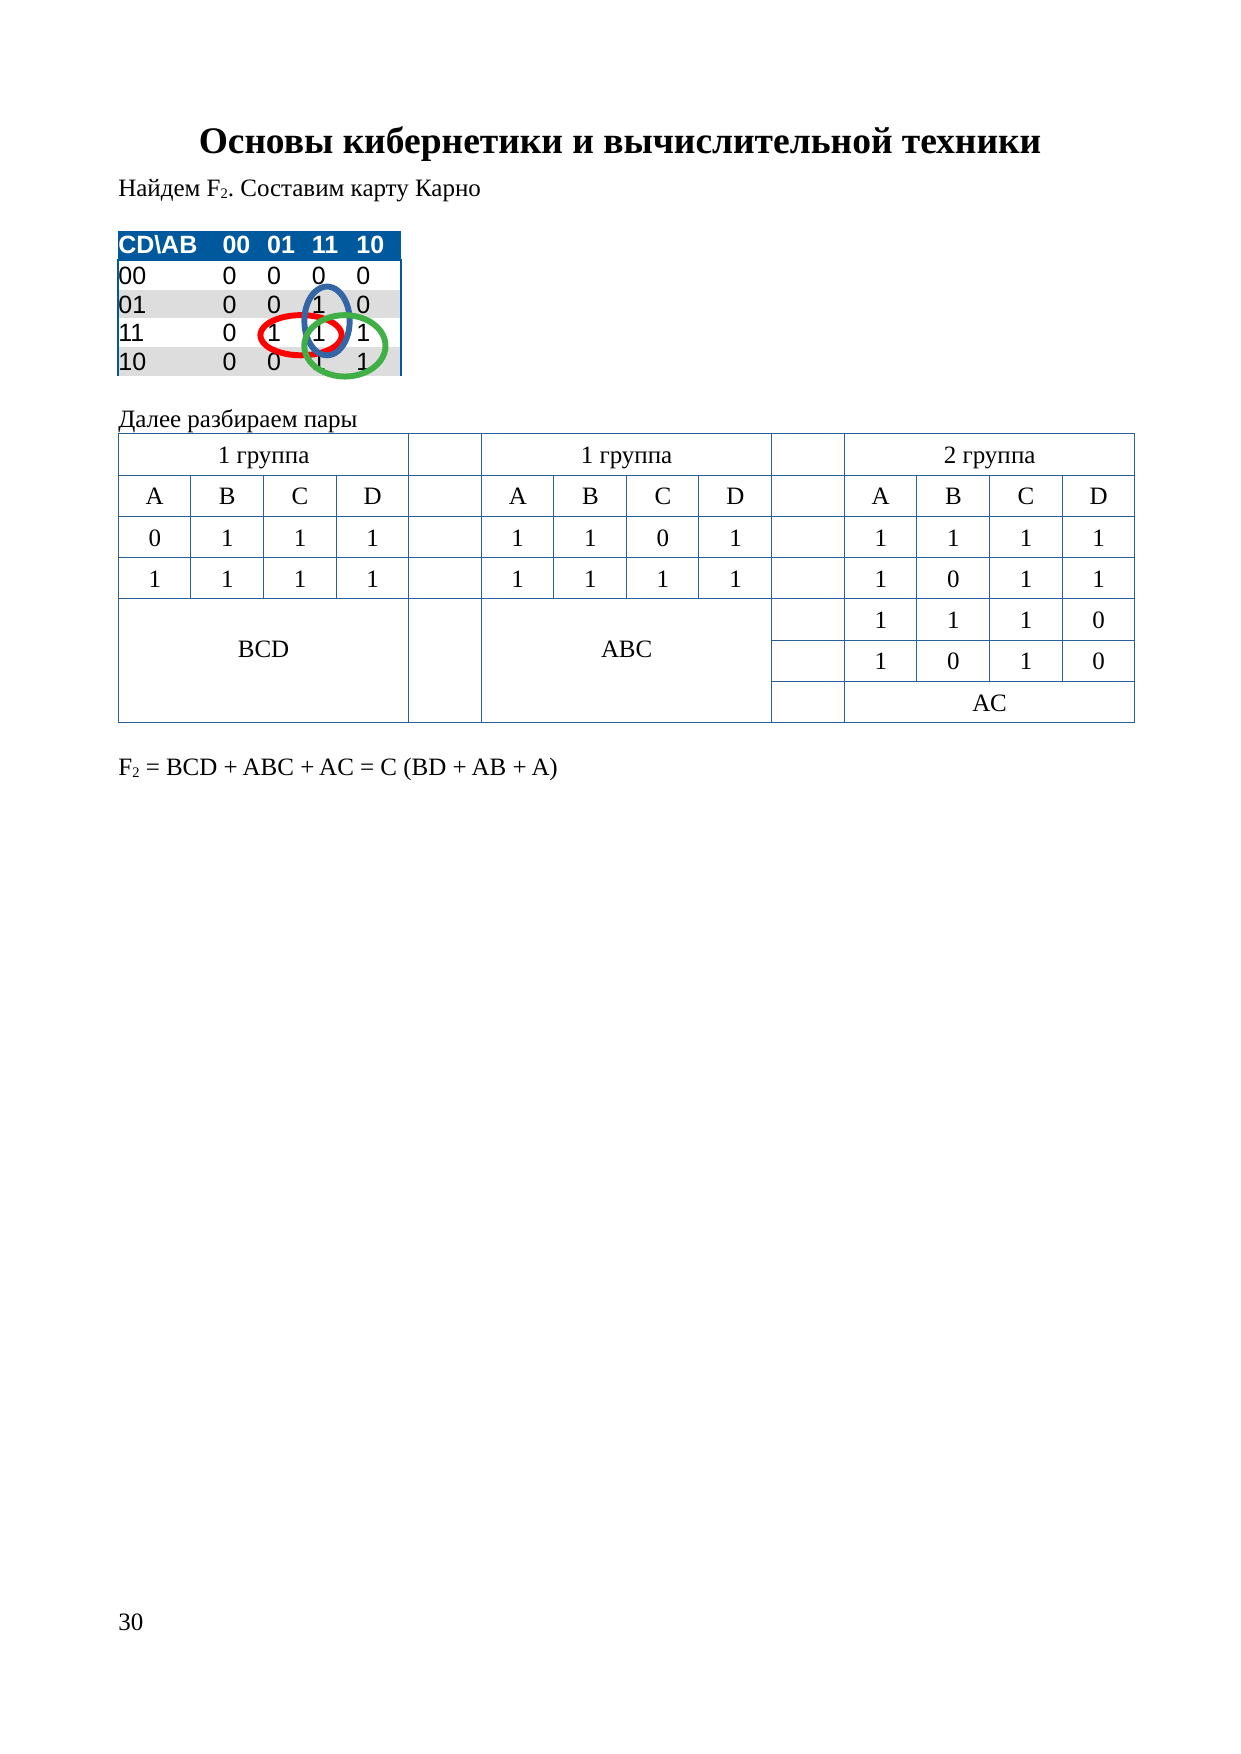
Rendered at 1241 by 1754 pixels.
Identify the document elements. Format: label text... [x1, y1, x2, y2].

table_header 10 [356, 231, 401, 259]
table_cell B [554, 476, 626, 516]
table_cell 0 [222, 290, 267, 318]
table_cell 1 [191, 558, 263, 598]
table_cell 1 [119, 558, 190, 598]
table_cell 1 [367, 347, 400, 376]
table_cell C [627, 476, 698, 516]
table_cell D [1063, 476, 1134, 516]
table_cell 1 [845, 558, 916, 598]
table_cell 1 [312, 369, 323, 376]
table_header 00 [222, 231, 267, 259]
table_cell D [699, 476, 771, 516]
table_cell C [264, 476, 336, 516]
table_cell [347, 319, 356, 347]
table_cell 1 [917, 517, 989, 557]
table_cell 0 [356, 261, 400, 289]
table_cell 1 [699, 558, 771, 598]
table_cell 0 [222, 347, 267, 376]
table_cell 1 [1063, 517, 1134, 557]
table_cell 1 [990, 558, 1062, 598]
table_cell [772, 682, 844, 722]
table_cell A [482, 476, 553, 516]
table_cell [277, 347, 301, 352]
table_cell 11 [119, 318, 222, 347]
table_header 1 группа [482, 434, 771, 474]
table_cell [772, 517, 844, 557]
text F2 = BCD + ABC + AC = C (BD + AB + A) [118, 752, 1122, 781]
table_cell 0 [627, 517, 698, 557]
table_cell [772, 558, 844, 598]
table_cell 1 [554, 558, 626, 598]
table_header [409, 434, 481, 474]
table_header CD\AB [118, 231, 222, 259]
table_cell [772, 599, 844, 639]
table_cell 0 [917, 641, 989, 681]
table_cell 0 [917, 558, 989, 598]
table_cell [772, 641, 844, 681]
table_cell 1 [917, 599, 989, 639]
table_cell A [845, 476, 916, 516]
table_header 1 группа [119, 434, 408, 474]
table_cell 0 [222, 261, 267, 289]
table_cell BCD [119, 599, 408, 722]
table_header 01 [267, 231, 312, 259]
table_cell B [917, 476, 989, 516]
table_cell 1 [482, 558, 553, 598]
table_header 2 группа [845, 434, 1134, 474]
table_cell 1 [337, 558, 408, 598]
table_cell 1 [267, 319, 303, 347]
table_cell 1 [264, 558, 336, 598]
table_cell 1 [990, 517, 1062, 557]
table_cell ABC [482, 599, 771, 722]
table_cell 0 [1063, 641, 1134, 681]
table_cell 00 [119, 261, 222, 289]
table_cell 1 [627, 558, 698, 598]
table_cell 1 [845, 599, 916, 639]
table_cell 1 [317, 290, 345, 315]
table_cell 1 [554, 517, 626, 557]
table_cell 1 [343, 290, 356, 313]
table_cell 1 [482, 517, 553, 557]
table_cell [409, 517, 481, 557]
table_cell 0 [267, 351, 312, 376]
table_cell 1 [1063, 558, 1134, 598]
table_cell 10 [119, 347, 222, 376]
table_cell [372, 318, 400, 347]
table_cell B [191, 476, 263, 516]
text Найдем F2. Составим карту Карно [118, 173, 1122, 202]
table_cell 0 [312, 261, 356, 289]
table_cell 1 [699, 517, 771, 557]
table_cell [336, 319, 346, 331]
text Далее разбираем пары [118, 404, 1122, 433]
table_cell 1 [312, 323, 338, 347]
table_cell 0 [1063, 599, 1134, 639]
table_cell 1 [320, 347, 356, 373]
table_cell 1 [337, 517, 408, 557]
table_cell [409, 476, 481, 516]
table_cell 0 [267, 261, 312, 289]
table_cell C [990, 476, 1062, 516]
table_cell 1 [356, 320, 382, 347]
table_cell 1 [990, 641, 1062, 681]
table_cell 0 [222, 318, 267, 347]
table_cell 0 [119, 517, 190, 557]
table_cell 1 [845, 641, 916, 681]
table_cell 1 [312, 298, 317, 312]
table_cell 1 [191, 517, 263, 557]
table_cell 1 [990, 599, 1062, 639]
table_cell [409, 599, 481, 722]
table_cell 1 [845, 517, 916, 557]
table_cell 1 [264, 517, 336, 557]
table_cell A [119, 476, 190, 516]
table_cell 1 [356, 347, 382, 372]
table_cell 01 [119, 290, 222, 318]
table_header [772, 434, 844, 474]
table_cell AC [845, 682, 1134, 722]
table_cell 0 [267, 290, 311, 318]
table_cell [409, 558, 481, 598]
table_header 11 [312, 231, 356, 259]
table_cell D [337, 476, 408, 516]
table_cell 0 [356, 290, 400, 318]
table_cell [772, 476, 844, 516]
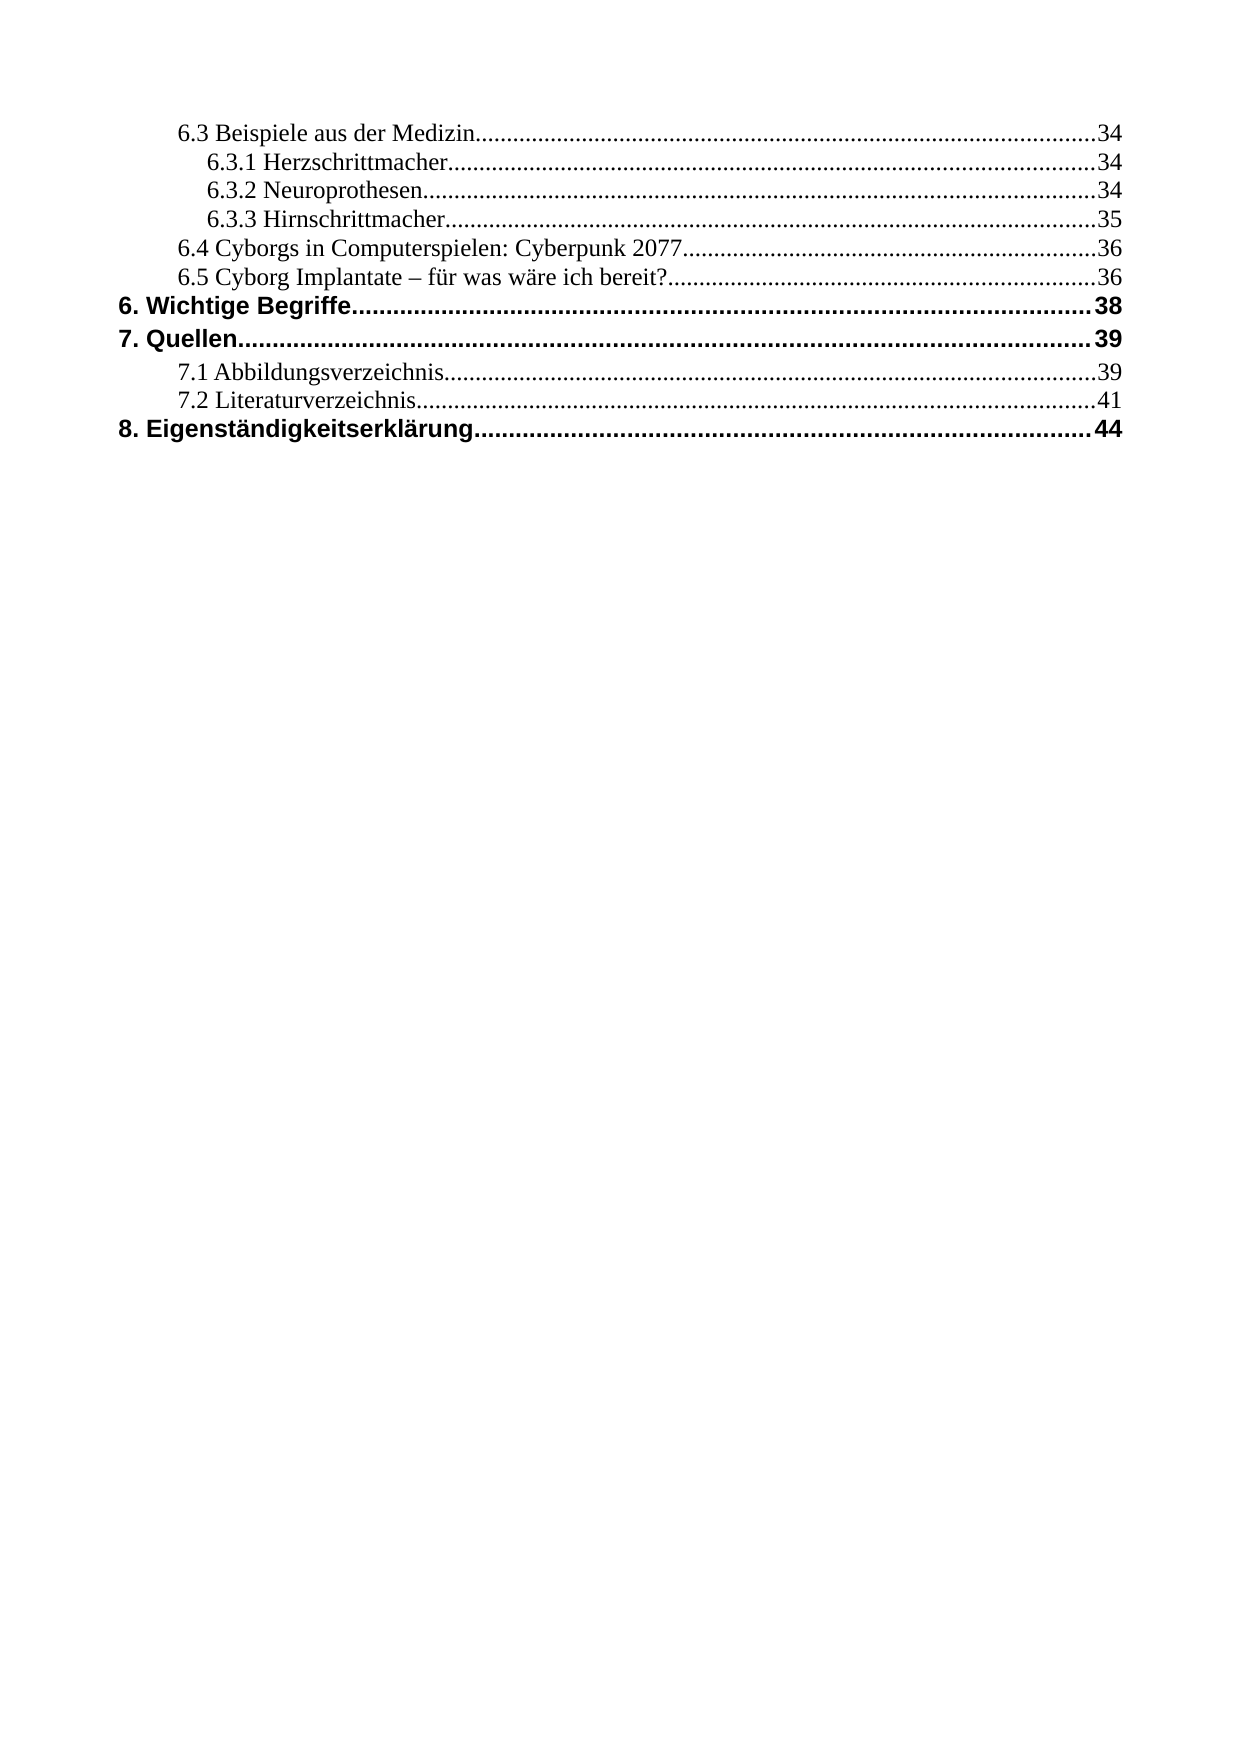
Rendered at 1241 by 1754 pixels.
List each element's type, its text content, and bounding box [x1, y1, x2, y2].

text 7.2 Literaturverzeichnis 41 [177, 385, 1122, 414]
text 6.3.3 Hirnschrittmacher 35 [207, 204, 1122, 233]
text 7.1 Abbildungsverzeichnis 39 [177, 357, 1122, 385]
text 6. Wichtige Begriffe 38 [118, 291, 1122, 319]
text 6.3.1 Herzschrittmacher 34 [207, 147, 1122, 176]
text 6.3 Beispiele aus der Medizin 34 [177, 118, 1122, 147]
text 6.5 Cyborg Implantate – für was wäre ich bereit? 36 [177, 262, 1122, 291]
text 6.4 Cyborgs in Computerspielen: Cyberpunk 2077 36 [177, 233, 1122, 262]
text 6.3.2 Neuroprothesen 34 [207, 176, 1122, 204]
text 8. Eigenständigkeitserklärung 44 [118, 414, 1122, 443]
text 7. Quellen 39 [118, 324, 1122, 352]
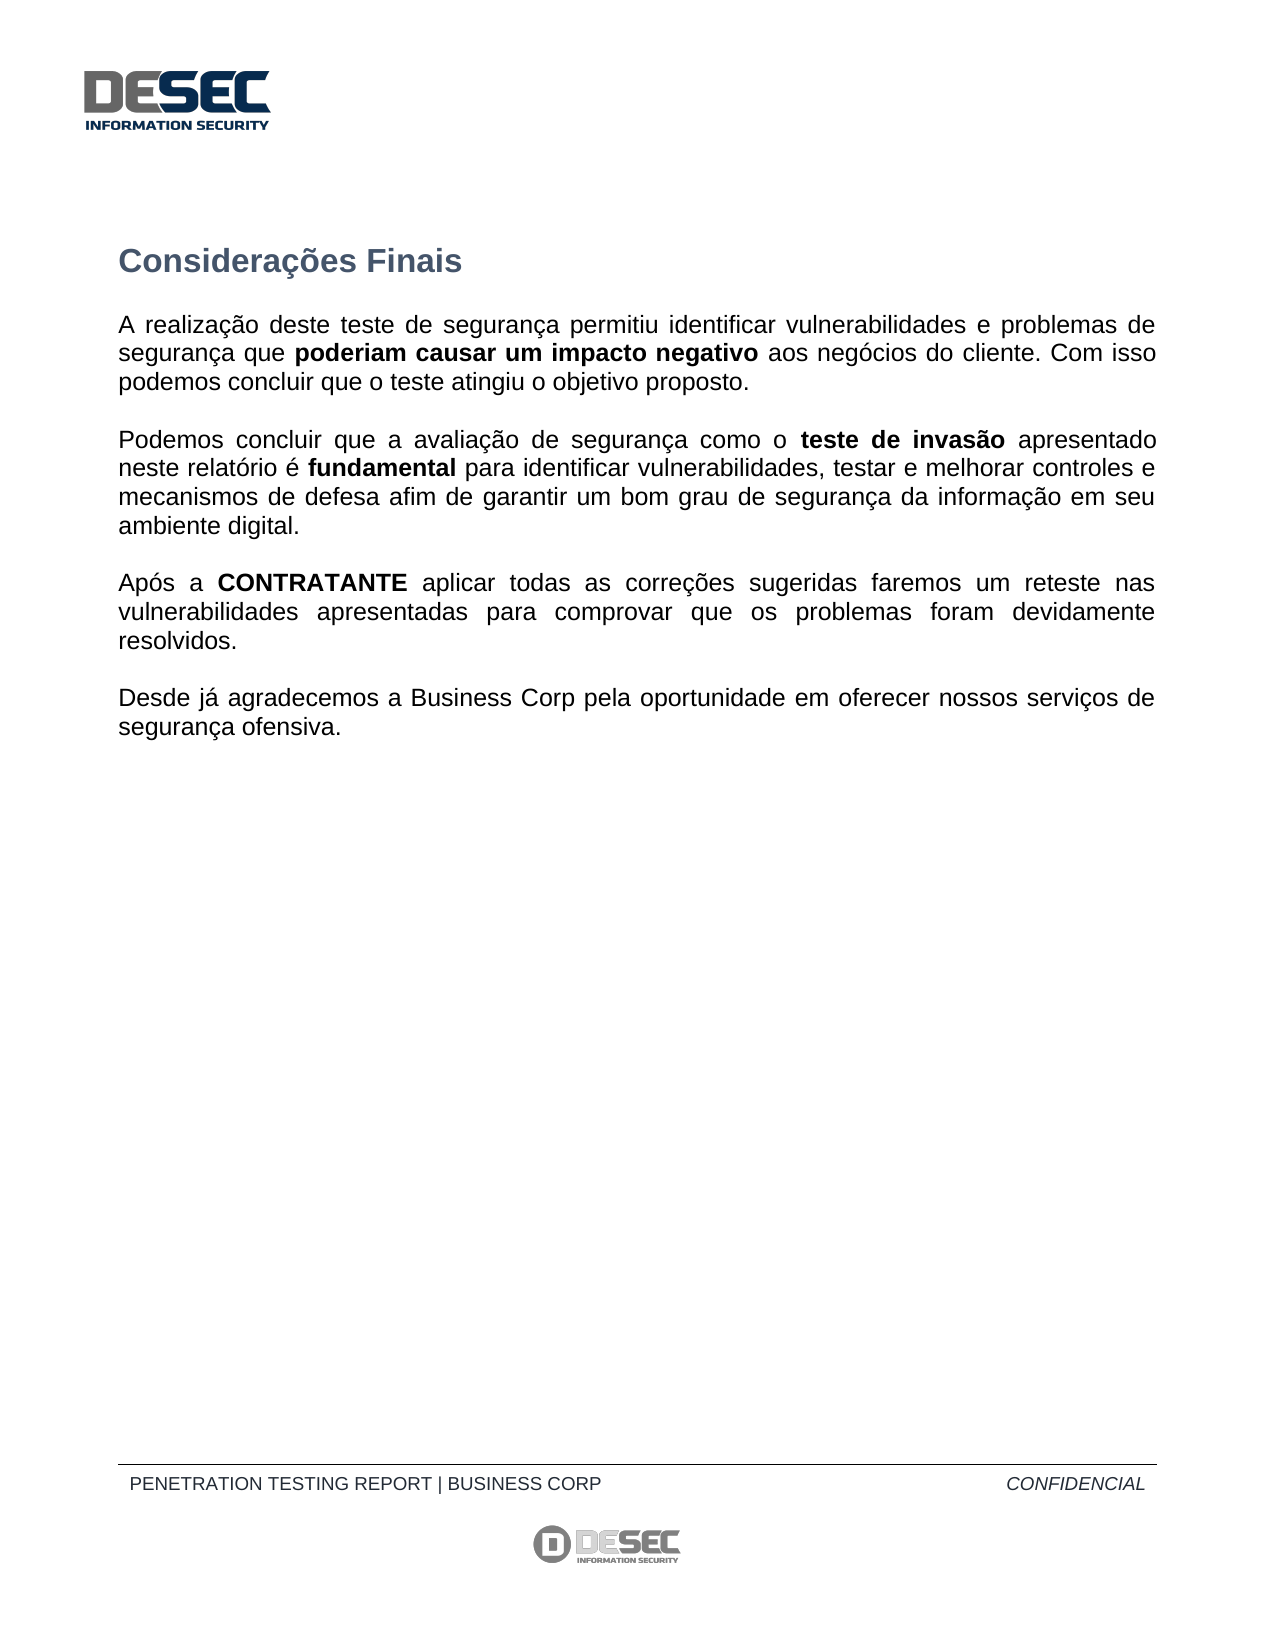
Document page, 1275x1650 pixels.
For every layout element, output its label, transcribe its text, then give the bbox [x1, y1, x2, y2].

────────────────────

Copy out every one of the entries above word for word, leaving out the pictures.

Rendered at 1241 by 1754 pixels.
Identify the document elements. Format: label text... [x1, y1, x2, y2].

table_header 10 [356, 231, 401, 259]
table_cell B [554, 476, 626, 516]
table_cell 0 [222, 290, 267, 318]
table_cell 1 [191, 558, 263, 598]
table_cell 1 [119, 558, 190, 598]
table_cell 1 [367, 347, 400, 376]
table_cell C [627, 476, 698, 516]
table_cell D [1063, 476, 1134, 516]
table_cell 1 [845, 558, 916, 598]
table_cell 1 [312, 369, 323, 376]
table_header 00 [222, 231, 267, 259]
table_cell D [699, 476, 771, 516]
table_cell C [264, 476, 336, 516]
table_cell [347, 319, 356, 347]
table_cell 1 [917, 517, 989, 557]
table_cell 0 [356, 261, 400, 289]
table_cell 1 [699, 558, 771, 598]
table_cell 0 [222, 347, 267, 376]
table_cell 1 [1063, 517, 1134, 557]
table_cell 1 [990, 558, 1062, 598]
table_cell [772, 682, 844, 722]
table_cell A [482, 476, 553, 516]
table_cell [277, 347, 301, 352]
table_cell 11 [119, 318, 222, 347]
table_header 1 группа [482, 434, 771, 474]
table_cell [772, 517, 844, 557]
text F2 = BCD + ABC + AC = C (BD + AB + A) [118, 752, 1122, 781]
table_cell 0 [627, 517, 698, 557]
table_cell [772, 558, 844, 598]
table_cell 1 [554, 558, 626, 598]
table_header [409, 434, 481, 474]
table_header CD\AB [118, 231, 222, 259]
table_cell [772, 599, 844, 639]
table_cell 0 [917, 641, 989, 681]
table_cell 0 [917, 558, 989, 598]
table_cell [772, 641, 844, 681]
table_cell 1 [917, 599, 989, 639]
table_cell A [845, 476, 916, 516]
table_header 1 группа [119, 434, 408, 474]
table_cell 0 [222, 261, 267, 289]
table_cell BCD [119, 599, 408, 722]
table_header 01 [267, 231, 312, 259]
table_cell B [917, 476, 989, 516]
table_cell 1 [482, 558, 553, 598]
table_header 2 группа [845, 434, 1134, 474]
table_cell 1 [337, 558, 408, 598]
table_cell 1 [267, 319, 303, 347]
table_cell 1 [264, 558, 336, 598]
table_cell 1 [990, 517, 1062, 557]
table_cell ABC [482, 599, 771, 722]
table_cell 0 [1063, 641, 1134, 681]
table_cell 00 [119, 261, 222, 289]
table_cell 1 [627, 558, 698, 598]
table_cell 1 [845, 599, 916, 639]
table_cell 1 [317, 290, 345, 315]
table_cell 1 [554, 517, 626, 557]
table_cell 1 [343, 290, 356, 313]
table_cell 1 [482, 517, 553, 557]
table_cell [409, 517, 481, 557]
table_cell 0 [267, 351, 312, 376]
table_cell 1 [1063, 558, 1134, 598]
table_cell 10 [119, 347, 222, 376]
table_cell [372, 318, 400, 347]
table_cell B [191, 476, 263, 516]
text Найдем F2. Составим карту Карно [118, 173, 1122, 202]
table_cell 0 [312, 261, 356, 289]
table_cell 1 [699, 517, 771, 557]
table_cell [336, 319, 346, 331]
text Далее разбираем пары [118, 404, 1122, 433]
table_cell 1 [312, 323, 338, 347]
table_cell 0 [1063, 599, 1134, 639]
table_cell 1 [320, 347, 356, 373]
table_cell 1 [337, 517, 408, 557]
table_cell [409, 476, 481, 516]
table_cell 0 [267, 261, 312, 289]
table_cell C [990, 476, 1062, 516]
table_cell 1 [356, 320, 382, 347]
table_cell 1 [990, 641, 1062, 681]
table_cell 0 [222, 318, 267, 347]
table_cell 0 [119, 517, 190, 557]
table_cell 1 [845, 641, 916, 681]
table_cell 1 [312, 298, 317, 312]
table_cell 1 [191, 517, 263, 557]
table_cell 1 [990, 599, 1062, 639]
table_cell [409, 599, 481, 722]
table_cell 1 [845, 517, 916, 557]
table_cell 1 [264, 517, 336, 557]
table_cell A [119, 476, 190, 516]
table_cell 1 [356, 347, 382, 372]
table_cell 01 [119, 290, 222, 318]
table_header [772, 434, 844, 474]
table_cell AC [845, 682, 1134, 722]
table_cell 0 [267, 290, 311, 318]
table_cell [409, 558, 481, 598]
table_header 11 [312, 231, 356, 259]
table_cell D [337, 476, 408, 516]
table_cell 0 [356, 290, 400, 318]
table_cell [772, 476, 844, 516]
Rendered at 1241 by 1754 pixels.
List each element's type, its text content, and bounding box [x1, y1, x2, y2].

text 7.2 Literaturverzeichnis 41 [177, 385, 1122, 414]
text 6.3.3 Hirnschrittmacher 35 [207, 204, 1122, 233]
text 7.1 Abbildungsverzeichnis 39 [177, 357, 1122, 385]
text 6. Wichtige Begriffe 38 [118, 291, 1122, 319]
text 6.3.1 Herzschrittmacher 34 [207, 147, 1122, 176]
text 6.3 Beispiele aus der Medizin 34 [177, 118, 1122, 147]
text 6.5 Cyborg Implantate – für was wäre ich bereit? 36 [177, 262, 1122, 291]
text 6.4 Cyborgs in Computerspielen: Cyberpunk 2077 36 [177, 233, 1122, 262]
text 6.3.2 Neuroprothesen 34 [207, 176, 1122, 204]
text 8. Eigenständigkeitserklärung 44 [118, 414, 1122, 443]
text 7. Quellen 39 [118, 324, 1122, 352]
Document page, 1275x1650 pixels.
For every layout element, output its label, transcribe its text, then give the bbox [x1, y1, x2, y2].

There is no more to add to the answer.